Tasks to complete
a) From the record suspension text below, list every reason it gives why a person might not fulfill the good conduct criteria.
b) According to the record suspension text below, what is all information pertaining to a person's conviction removed from?
Start of Text
A record suspension is a process through which a person convicted of a criminal offence, who has completed their sentence and demonstrated their ability to act as a law-abiding citizen, can have their criminal record kept separate from other records. As part of this process, all information pertaining to the person’s conviction is removed from the Canadian Police Information Centre. This means that a person’s recorded conviction is no longer available for review by potential employers, landlords or federal agencies. However, there are cases in which a record suspension is denied. In this post, we’ll look at common reasons for the denial of a record suspension.
The type of offence committed by a person may limit their ability to apply for a record suspension. For example, those that have been convicted of a schedule 1 sexual offence against a child under the Criminal Records Act are ineligible for the record suspension process. Those convicted of common assault against a child or assault with attempt to commit an indictable offence against a child, are also ineligible. In addition, those that have been convicted of more than three offences, each with a prison sentence of two years or more, will not be eligible to apply for a record suspension.
Not Fitting the Good Conduct Criteria
A person’s record suspension might also be denied if they don’t fit the good conduct criteria. The good conduct criteria require that convicted individuals follow specific rules in the years after their conviction. There are a number of elements that determine good conduct. The following are reasons a person might not fulfill the good conduct criteria:
- They were drunk and disorderly in a public place
- They are placed under criminal investigation
- They have been convicted of a provincial or municipal offence
- They have a suspended driver’s license
- They have been associating with gangs or involved in terrorist activity
To fulfill the good conduct criteria, it’s important that those applying for a record suspension consider these reasons carefully and act in accordance with the Parole Board of Canada conduct standards.
End of Text
Start of Entries supplied
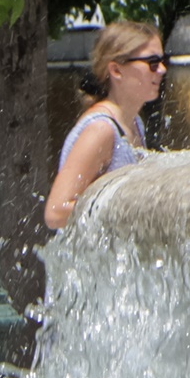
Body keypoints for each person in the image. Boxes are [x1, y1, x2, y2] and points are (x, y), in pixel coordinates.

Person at [44, 21, 165, 229]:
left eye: (162, 61)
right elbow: (55, 212)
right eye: (152, 62)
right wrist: (130, 207)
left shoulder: (135, 123)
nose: (162, 70)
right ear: (116, 70)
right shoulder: (102, 130)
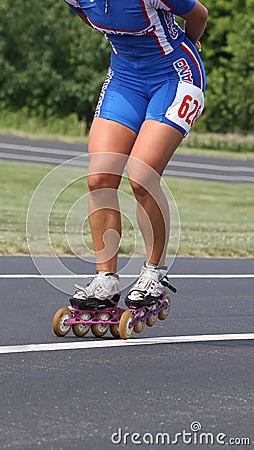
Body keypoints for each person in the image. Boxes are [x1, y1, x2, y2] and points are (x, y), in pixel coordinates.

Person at [62, 0, 208, 310]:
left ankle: (153, 273)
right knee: (99, 178)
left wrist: (192, 42)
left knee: (141, 176)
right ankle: (105, 279)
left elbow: (199, 14)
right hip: (124, 78)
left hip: (175, 76)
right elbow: (85, 15)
End of Entries supplied
Answers to this exercise
a)
- They were drunk and disorderly in a public place
- They are placed under criminal investigation
- They have been convicted of a provincial or municipal offence
- They have a suspended driver's license
- They have been associating with gangs or involved in terrorist activity

b) The Canadian Police Information Centre.